Thank you in advanced for your help.


----------



## luoto (Sep 1, 2013)

(The blah to blah thing always gets me) do you mean to use a MFT lens on a EF mount camera? Would the sensor size be an issue?


----------



## rs (Sep 1, 2013)

No chance, unless someone makes a 2x TC with a MFT lens mount at the end.

Two reasons why an optics free adapter couldn't work:
1) the flange distance (distance between the mount and the sensor) of MFT is 19.25mm - EF is 44.0mm. An adapter the other way (EF lens on MFT) simply needs to bridge that gap - 24.75mm thick. For making an MFT to EF adapter, you can't make a physical adapter a negative thickness.
2) the image circle size difference. MFT has an image circle size of 22.5mm diagonal, whereas EF has an image circle size just over 43mm diagonal. If there was a way to mount a MFT lens at the correct distance to maintain focus on an EF body, you'd only get a small circular image in the centre of the frame.

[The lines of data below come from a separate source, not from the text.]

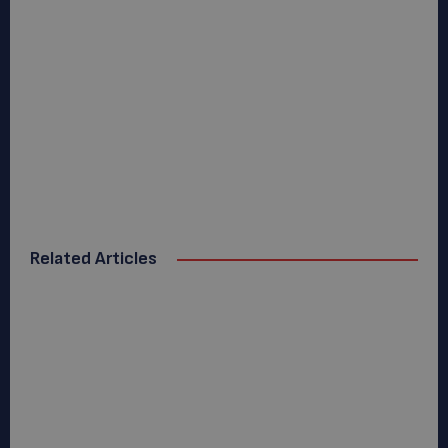
Related Articles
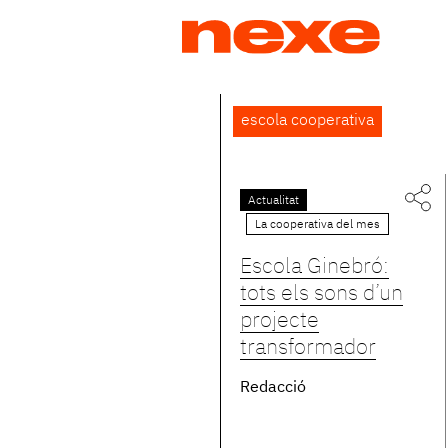
Jump
to
navigation
Back
escola cooperativa
to
top
Actualitat
La cooperativa del mes
Escola Ginebró:
tots els sons d’un
projecte
transformador
Redacció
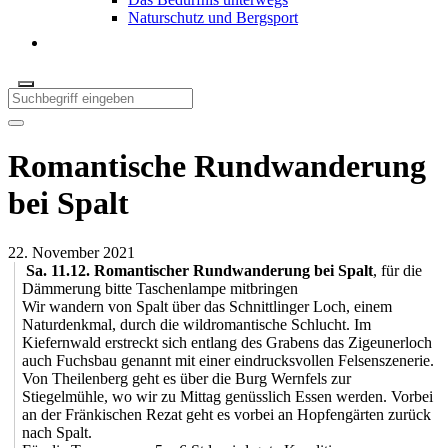
Naturschutz und Bergsport
Romantische Rundwanderung
bei Spalt
22. November 2021
Sa. 11.12. Romantischer Rundwanderung bei Spalt
, für die
Dämmerung bitte Taschenlampe mitbringen
Wir wandern von Spalt über das Schnittlinger Loch, einem
Naturdenkmal, durch die wildromantische Schlucht. Im
Kiefernwald erstreckt sich entlang des Grabens das Zigeunerloch
auch Fuchsbau genannt mit einer eindrucksvollen Felsenszenerie.
Von Theilenberg geht es über die Burg Wernfels zur
Stiegelmühle, wo wir zu Mittag genüsslich Essen werden. Vorbei
an der Fränkischen Rezat geht es vorbei an Hopfengärten zurück
nach Spalt.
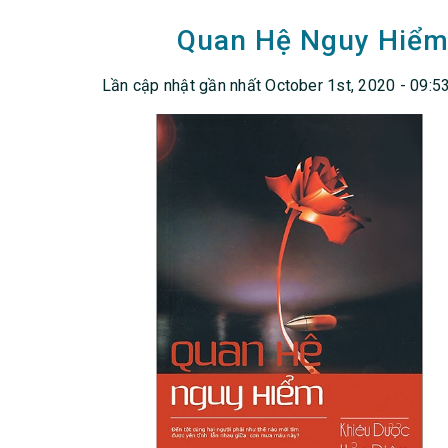
Quan Hệ Nguy Hiểm
Lần cập nhật gần nhất October 1st, 2020 - 09:5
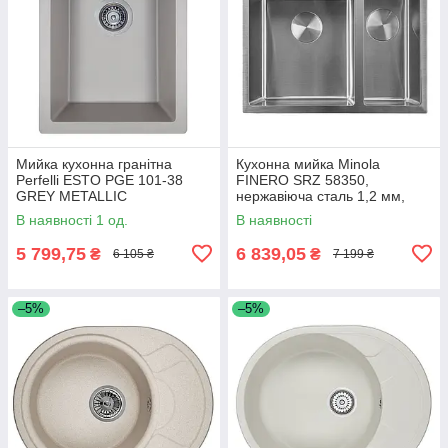
Мийка кухонна гранітна
Кухонна мийка Minola
Perfelli ESTO PGE 101-38
FINERO SRZ 58350,
GREY METALLIC
нержавіюча сталь 1,2 мм,
півторачашева, врізна/під
В наявності 1 од.
В наявності
стільницю
5 799,75
6 839,05
₴
₴
6 105 ₴
7 199 ₴
–5%
–5%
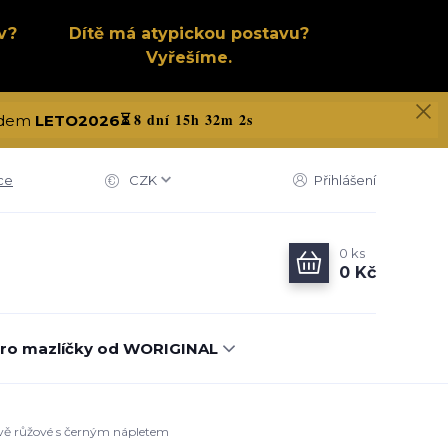
v?
Dítě má atypickou postavu?
Vyřešíme.
8 dní 15h 32m 1s
kódem
LETO2026
⏳
ce
CZK
Přihlášení
0
ks
0 Kč
ro mazlíčky od WORIGINAL
avě růžové s černým nápletem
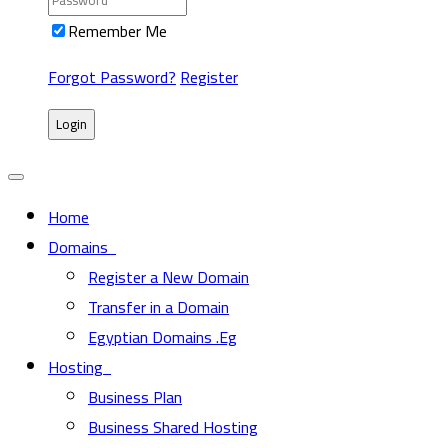
Remember Me
Forgot Password?
Register
Login
Home
Domains
Register a New Domain
Transfer in a Domain
Egyptian Domains .Eg
Hosting
Business Plan
Business Shared Hosting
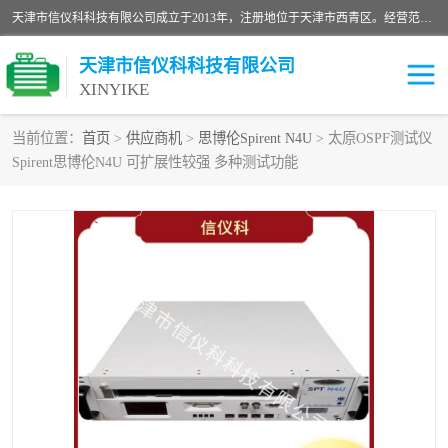
天津市信仪科科技有限公司成立于2013年，注册地位于天津市西青区。经营范围包括计算机软件、电子产品、仪器技术开发、技术转让、技术咨询、技术服务、网络工程、电子监控工程安装等；主要产品有：网络流量测试仪、Ixia XM2、XM12、XGS2、XGS12、400T、1600T、X16网络协议分析仪，Agilent N2X 等等各种型号，欢迎来电咨询。
天津市信仪科科技有限公司
XINYIKE
当前位置：
首页
>
供应商机
>
思博伦Spirent N4U
> 太原OSPF测试仪
Spirent思博伦N4U 可扩展性较强 多种测试功能
思博伦Spirent C50
思博伦Spirent C1
思博伦Spirent C100
思博伦Spirent N4U
思博伦Spirent N11U
思博伦Spirent SPT-2U
思博伦600B
思博伦SPT-2000A-HS
思博伦Spirent SPT-3U
思博伦TestCenter
发包仪IXIA XGS2
思博伦Spirent SPT-9000A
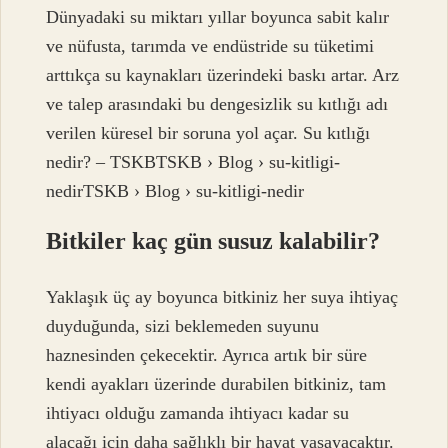
Dünyadaki su miktarı yıllar boyunca sabit kalır
ve nüfusta, tarımda ve endüstride su tüketimi
arttıkça su kaynakları üzerindeki baskı artar. Arz
ve talep arasındaki bu dengesizlik su kıtlığı adı
verilen küresel bir soruna yol açar. Su kıtlığı
nedir? – TSKBTSKB › Blog › su-kitligi-
nedirTSKB › Blog › su-kitligi-nedir
Bitkiler kaç gün susuz kalabilir?
Yaklaşık üç ay boyunca bitkiniz her suya ihtiyaç
duyduğunda, sizi beklemeden suyunu
haznesinden çekecektir. Ayrıca artık bir süre
kendi ayakları üzerinde durabilen bitkiniz, tam
ihtiyacı olduğu zamanda ihtiyacı kadar su
alacağı için daha sağlıklı bir hayat yaşayacaktır.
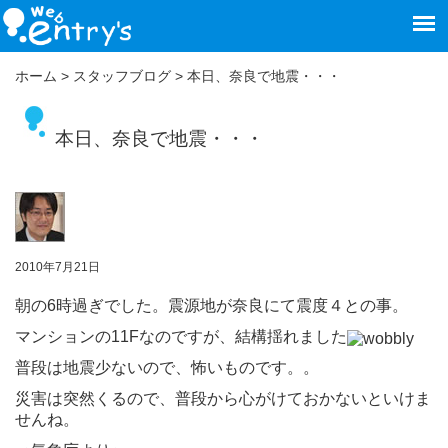
ホーム
>
スタッフブログ
>
本日、奈良で地震・・・
本日、奈良で地震・・・
2010年7月21日
朝の6時過ぎでした。震源地が奈良にて震度４との事。
マンションの11Fなのですが、結構揺れました
普段は地震少ないので、怖いものです。。
災害は突然くるので、普段から心がけておかないといけま
せんね。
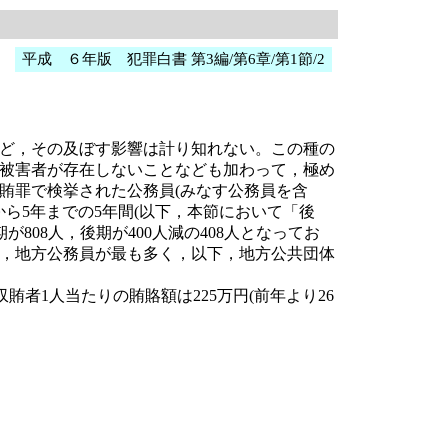
平成 ６年版 犯罪白書 第3編/第6章/第1節/2
ど，その及ぼす影響は計り知れない。この種の
被害者が存在しないことなども加わって，極め
賄罪で検挙された公務員(みなす公務員を含
から5年までの5年間(以下，本節において「後
808人，後期が400人減の408人となってお
，地方公務員が最も多く，以下，地方公共団体
収賄者1人当たりの賄賂額は225万円(前年より26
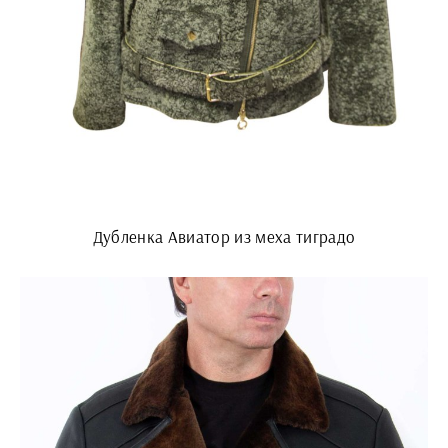
Дубленка Авиатор из меха тиградо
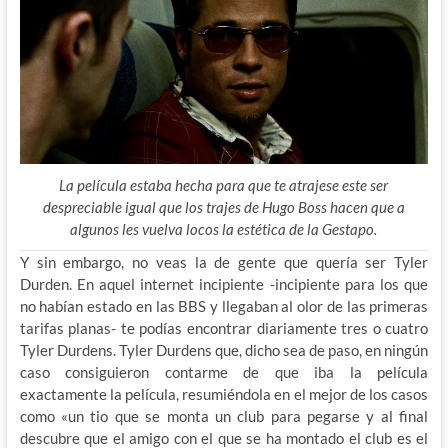
La película estaba hecha para que te atrajese este ser
despreciable igual que los trajes de Hugo Boss hacen que a
algunos les vuelva locos la estética de la Gestapo.
Y sin embargo, no veas la de gente que quería ser Tyler
Durden. En aquel internet incipiente -incipiente para los que
no habían estado en las BBS y llegaban al olor de las primeras
tarifas planas- te podías encontrar diariamente tres o cuatro
Tyler Durdens. Tyler Durdens que, dicho sea de paso, en ningún
caso consiguieron contarme de que iba la película
exactamente la película, resumiéndola en el mejor de los casos
como «un tio que se monta un club para pegarse y al final
descubre que el amigo con el que se ha montado el club es el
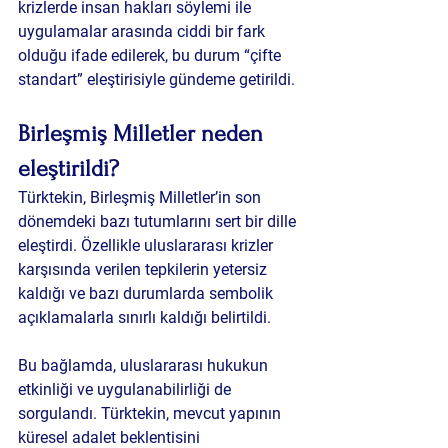
krizlerde insan hakları söylemi ile 
uygulamalar arasında ciddi bir fark 
olduğu ifade edilerek, bu durum “çifte 
standart” eleştirisiyle gündeme getirildi.
Birleşmiş Milletler neden 
eleştirildi?
Türktekin, Birleşmiş Milletler’in son 
dönemdeki bazı tutumlarını sert bir dille 
eleştirdi. Özellikle uluslararası krizler 
karşısında verilen tepkilerin yetersiz 
kaldığı ve bazı durumlarda sembolik 
açıklamalarla sınırlı kaldığı belirtildi.
Bu bağlamda, uluslararası hukukun 
etkinliği ve uygulanabilirliği de 
sorgulandı. Türktekin, mevcut yapının 
küresel adalet beklentisini 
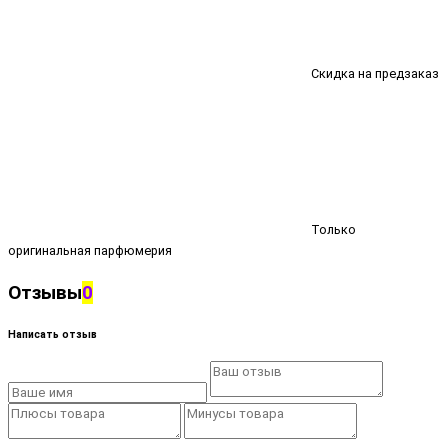
Скидка на предзаказ
Только
оригинальная парфюмерия
Отзывы
0
Написать отзыв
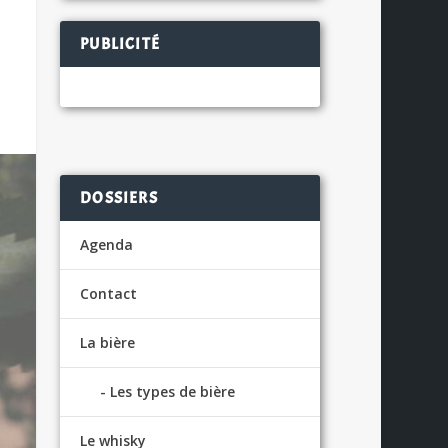
PUBLICITÉ
DOSSIERS
Agenda
Contact
La bière
Les types de bière
Le whisky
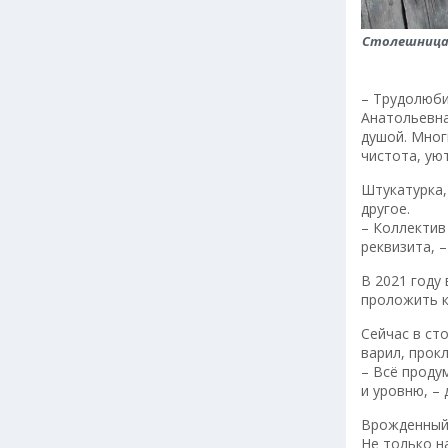
Столешница 
– Трудолюби
Анатольевна
душой. Мног
чистота, уют
Штукатурка,
другое.
– Коллектив
реквизита, 
В 2021 году
проложить к
Сейчас в ст
варил, прок
– Всё проду
и уровню, –
Врожденный 
Не только н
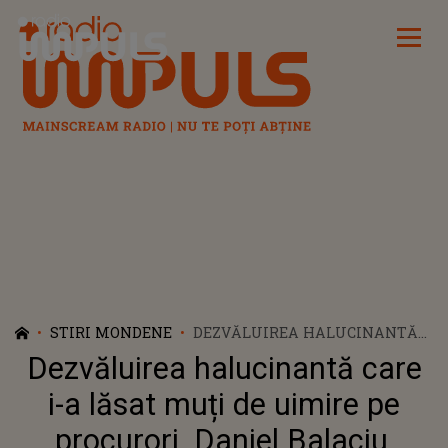
Radio Impuls
STIRI MONDENE
DEZVĂLUIREA HALUCINANTĂ
CARE I-A LĂSAT MUȚI DE
Dezvăluirea halucinantă care
UIMIRE PE PROCURORI. DANIEL
BALACIU, MOTIVUL PENTRU
i-a lăsat muți de uimire pe
CARE NU A CHEMAT
procurori. Daniel Balaciu,
AMBULANȚA CÂND DANA ROBA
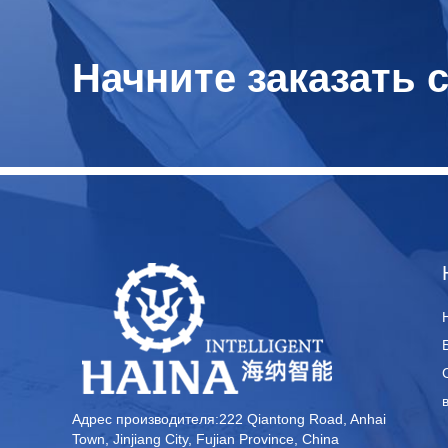
Начните заказать 
Адрес производителя:222 Qiantong Road, Anhai
Town, Jinjiang City, Fujian Province, China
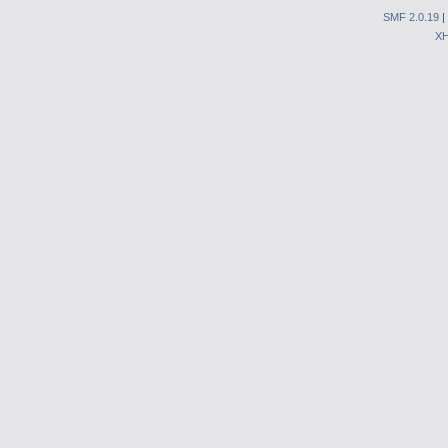
SMF 2.0.19
|
X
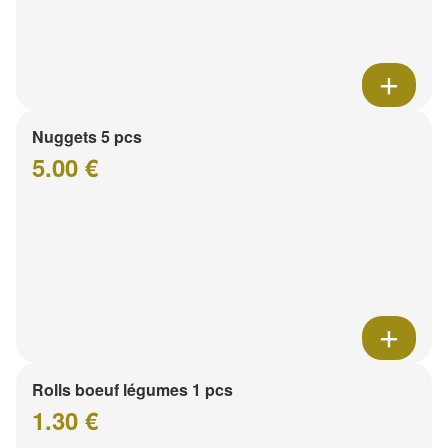
Nuggets 5 pcs
5.00 €
Rolls boeuf légumes 1 pcs
1.30 €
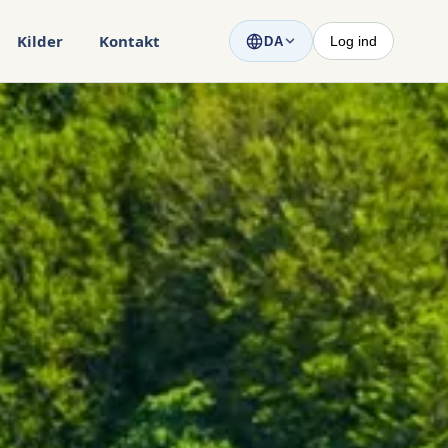
Kilder
Kontakt
Log ind
DA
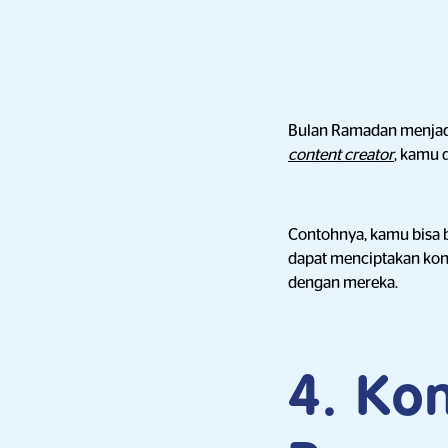
Bulan Ramadan menjadi
content creator
, kamu 
Contohnya, kamu bisa b
dapat menciptakan kon
dengan mereka.
4. Ko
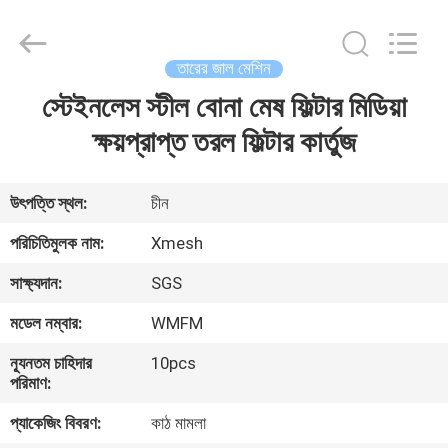
Qijie
Wire
Mesh
MFG
Co.,
তারের জাল মেশিন
Ltd.
All
Rights
স্টেইনলেস স্টীল বোনা মেষ ফিল্টার মিডিয়া
বাড়ি
Reserved.
ক্ষয়প্রাপ্ত তরল ফিল্টার কার্তুজ
পণ্য
উৎপত্তি স্থল:
চীন
আমাদের
পরিচিতিমুলক নাম:
Xmesh
সম্পর্কে
সাক্ষ্যদান:
SGS
মডেল নম্বার:
WMFM
কারখানা
ন্যূনতম চাহিদার
10pcs
ভ্রমণ
পরিমাণ:
প্যাকেজিং বিবরণ:
কাঠ মামলা
মান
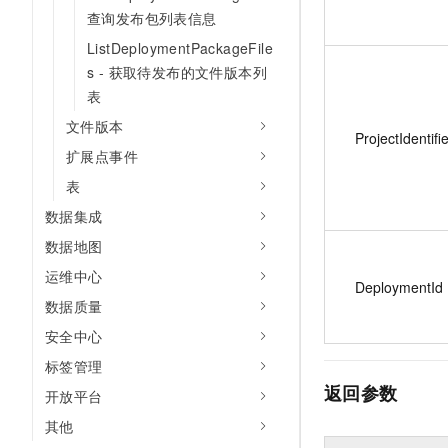
查询发布包列表信息
ListDeploymentPackageFile
s - 获取待发布的文件版本列
表
文件版本
ProjectIdentifi
扩展点事件
表
数据集成
数据地图
运维中心
DeploymentId
数据质量
安全中心
标签管理
返回参数
开放平台
其他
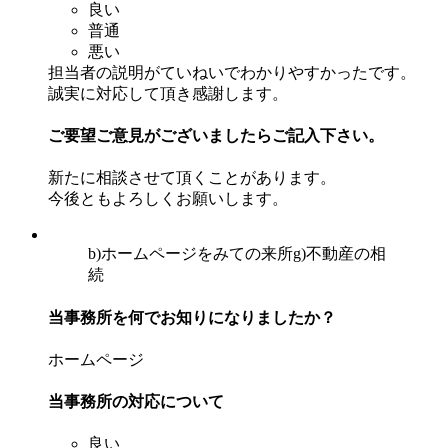
良い
普通
悪い
担当者の説明がていねいでわかりやすかったです。
誠実に対応して頂き感謝します。
ご要望ご意見がございましたらご記入下さい。
新たに相談させて頂くことがあります。
今後ともよろしくお願いします。
b)ホームページをみての来所
g)不動産の相
続
当事務所を何でお知りになりましたか？
ホームページ
当事務所の対応について
良い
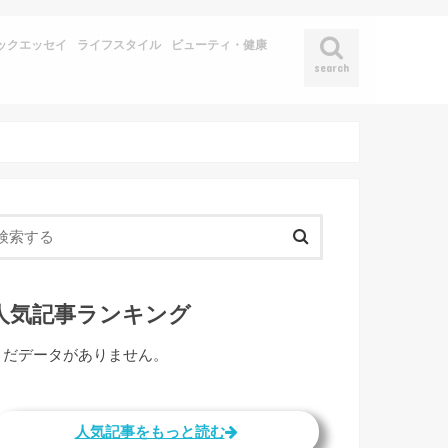
ックエッセイ
ライフスタイル
ビューティ・健康
search
人気記事ランキング
まだデータがありません。
人気記事をもっと読む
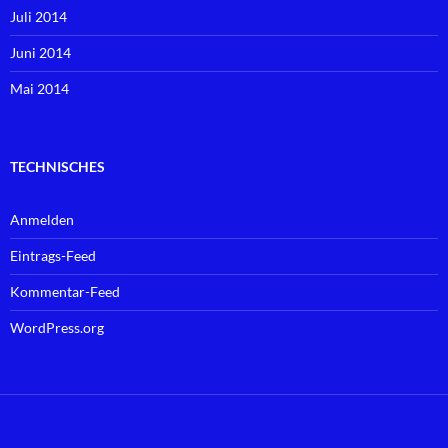
Juli 2014
Juni 2014
Mai 2014
TECHNISCHES
Anmelden
Eintrags-Feed
Kommentar-Feed
WordPress.org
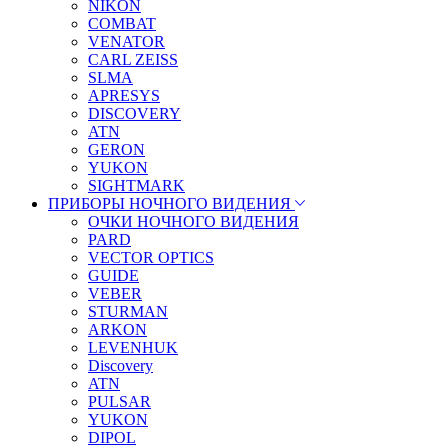
NIKON
COMBAT
VENATOR
CARL ZEISS
SLMA
APRESYS
DISCOVERY
ATN
GERON
YUKON
SIGHTMARK
ПРИБОРЫ НОЧНОГО ВИДЕНИЯ
ОЧКИ НОЧНОГО ВИДЕНИЯ
PARD
VECTOR OPTICS
GUIDE
VEBER
STURMAN
ARKON
LEVENHUK
Discovery
ATN
PULSAR
YUKON
DIPOL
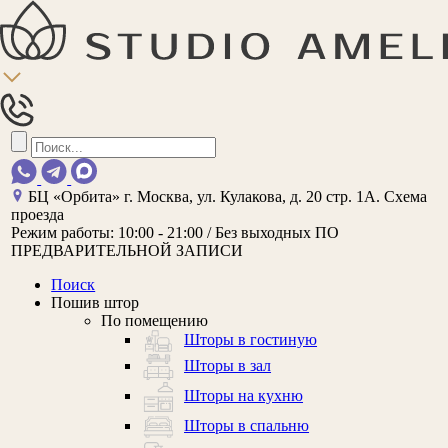
БЦ «Орбита»
г. Москва, ул. Кулакова, д. 20 стр. 1А.
Схема
проезда
Режим работы:
10:00 - 21:00 / Без выходных
ПО
ПРЕДВАРИТЕЛЬНОЙ ЗАПИСИ
Поиск
Пошив штор
По помещению
Шторы в гостиную
Шторы в зал
Шторы на кухню
Шторы в спальню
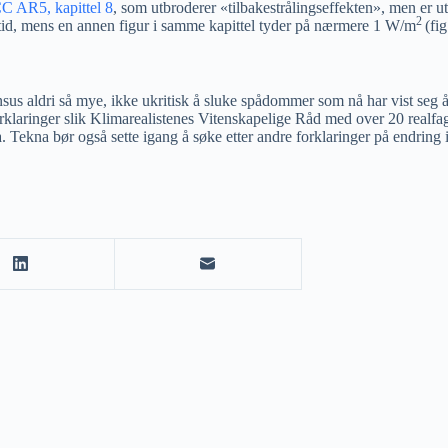
C AR5, kapittel 8
, som utbroderer «tilbakestrålingseffekten», men er ute
2
 lstid, mens en annen figur i samme kapittel tyder på nærmere 1 W/m
(fig
nsus aldri så mye, ikke ukritisk å sluke spådommer som nå har vist seg å
forklaringer slik Klimarealistenes Vitenskapelige Råd med over 20 realf
ekna bør også sette igang å søke etter andre forklaringer på endring 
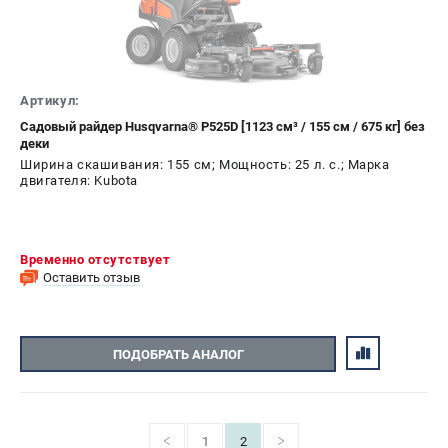
Артикул:
Садовый райдер Husqvarna® P525D [1123 см³ / 155 см / 675 кг] без
деки
Ширина скашивания: 155 см; Мощность: 25 л. с.; Марка
двигателя: Kubota
Временно отсутствует
Оставить отзыв
ПОДОБРАТЬ АНАЛОГ
1
2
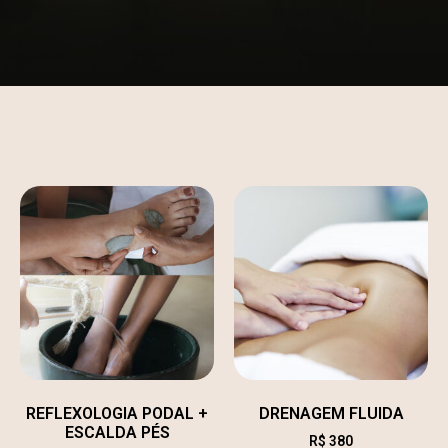
REFLEXOLOGIA PODAL +
DRENAGEM FLUIDA
ESCALDA PÉS
R$
380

If someone did make a 2x TC MFT to EF adapater, your 17/0.95 would be a 34/1.9, and your 25/0.95 would be a 50/1.9. Just get a 35/1.4 or a 50/1.8, 1.4 or 1.2!


----------



## BrandonKing96 (Sep 1, 2013)

Thank you both for your replies! 
@luoto- don't worry, I had to double check I wrote it in the right order!


----------